Travel: Wine country Burgundy DRC
A super belated post from last summer which was one of the highlights to wine country and drinking directly from these barrels to understand the potential of these DRC wines. While everyone was raving about the Romanée Conti and La tache, my favourite from these recently barrelled wines was the Richebourg. Well, what do I know about wines – that was my favourite of the lot. And we enjoyed a bottle of Batard Montracher 2005 from his private collection, no labels, just some pen squiggles.
My first question as a plebeian amongst all the oenophiles was about the candles – who knew they kept the medieval tradition of lighting candles when they came to check on the oxidisation of the wines. It was the only way to tell the low oxygen levels in the cellar when the flame went out – which meant that everyone had better exit, otherwise you’ll have people passing out without oxygen in the cellar and found too late.
Betrand de Villaine, nephew of Monsieur Aubert de Villaine was super lovely switching easily between French and English, giving us all the interesting anecdotes from preparing the soil for the vines – planting root vegetables like turnips, carrots, yams so that they dig deep into the soil and layers of earth to prepare the lazy vines to take root deeper down – which allows for the complexity and characteristics – best of the terrior.
He gave us a personal tour and took us through the family’s private cellar – all the best and wonderful bottles not for sale, produced in limited quantities.

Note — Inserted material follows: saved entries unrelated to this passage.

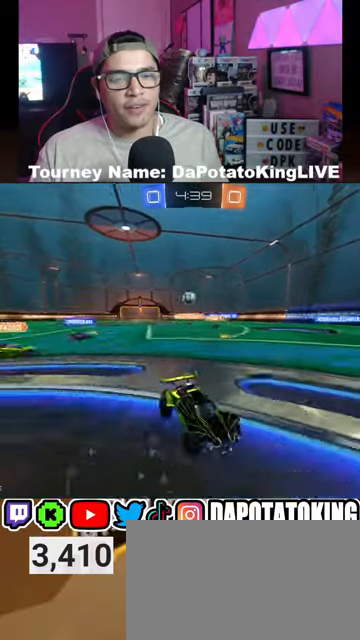
{"buttons": ["R2"], "left_stick": "right", "right_stick": "center", "events": [[133, "left_stick", "right"], [167, "R2", "up"], [200, "L1", "down"], [367, "R2", "down"], [400, "L1", "up"]]}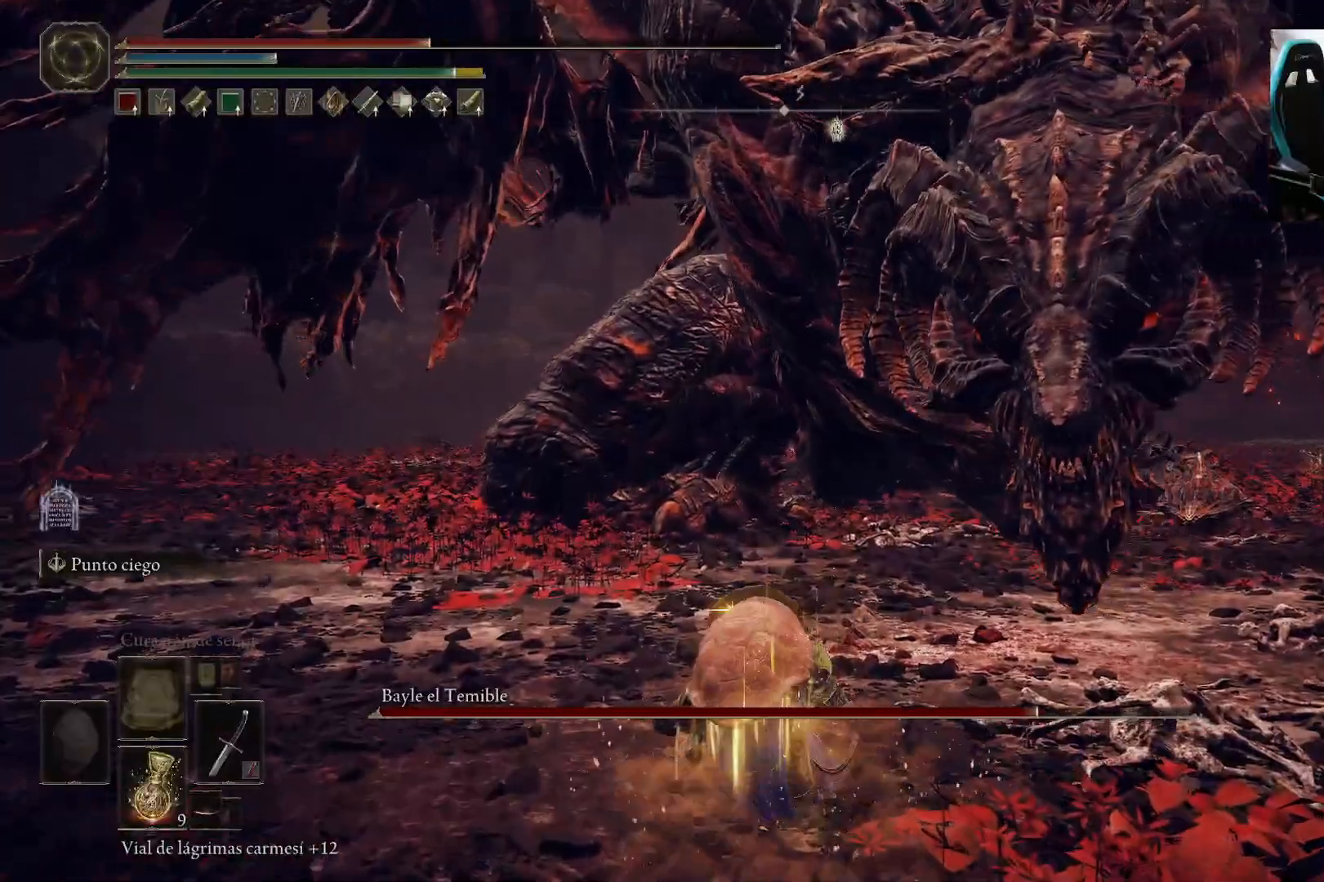
Gameplay with a controller (Xbox layout); each line is a JSON object with the inputs held at the frame after it. "events" lists button and stick changes between this image and that frame as [ms after this image, input, new state], when the widget could be followed in between.
{"buttons": [], "left_stick": "up", "right_stick": "center", "events": [[17, "R1", "up"], [200, "left_stick", "up"]]}
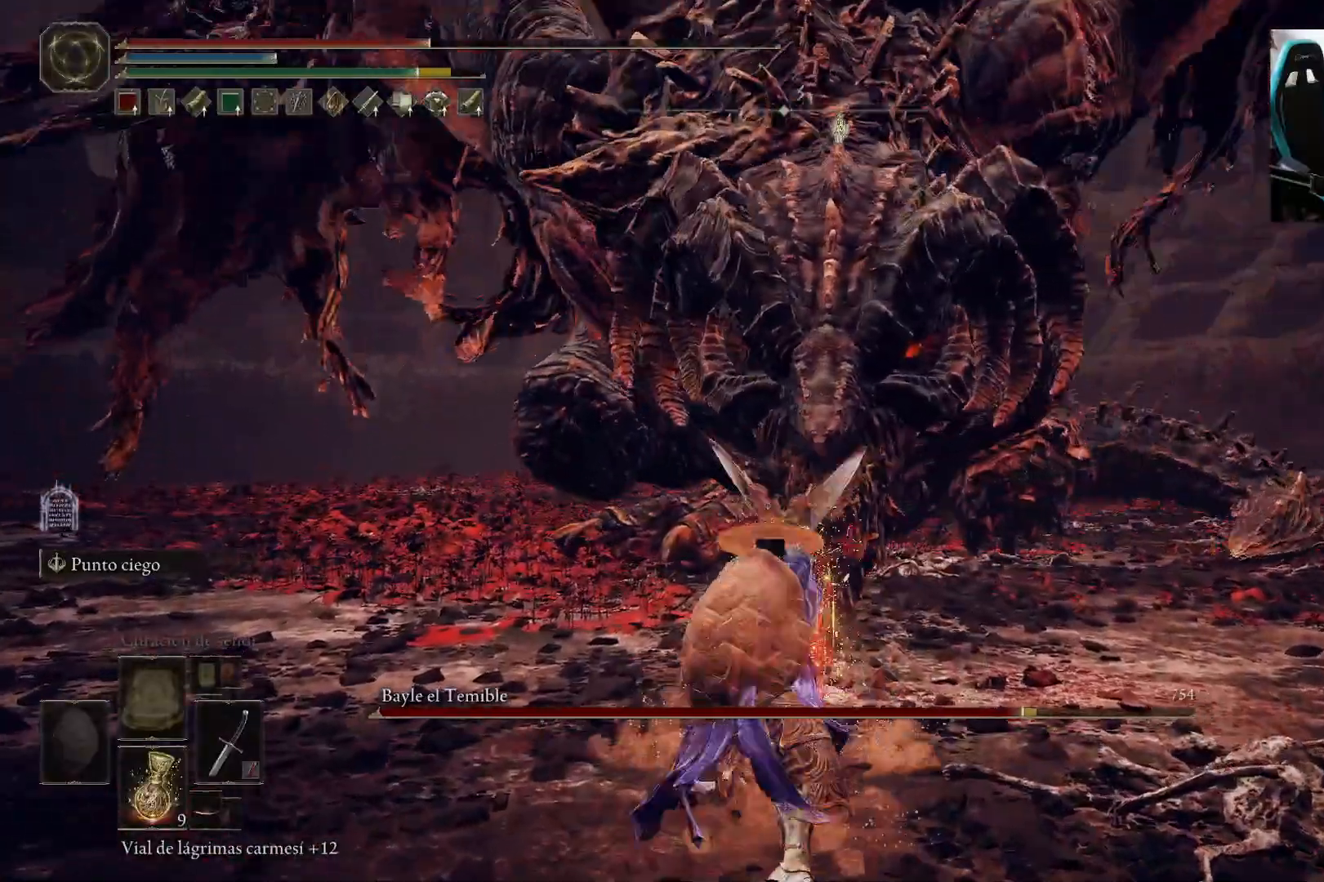
{"buttons": [], "left_stick": "up", "right_stick": "center", "events": []}
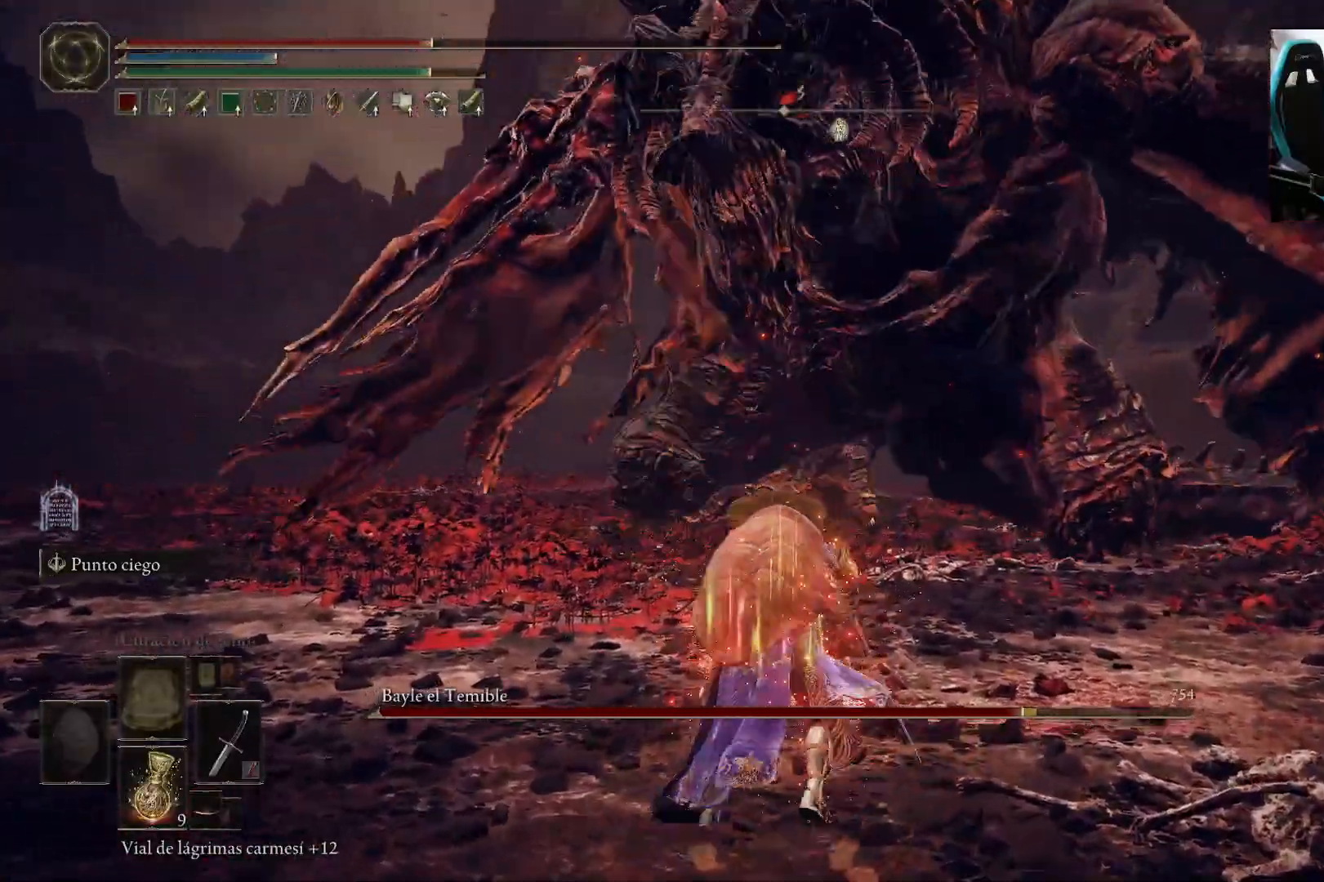
{"buttons": [], "left_stick": "up-right", "right_stick": "center", "events": [[17, "right_stick", "up"], [433, "left_stick", "up-right"], [433, "right_stick", "center"]]}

So grateful for the privilege to enter sacred grounds. Massive thanks to the chef fraternity circle for getting chef and I the chance of a lifetime to visit.
As we left, a flamboyant Italian couple rocked up in their Ferrari asking for DRC and a visit, without any appointment or insider relationships to work. Bertrand didn’t introduce himself but quite straightforwardly told him private property, no visits allowed.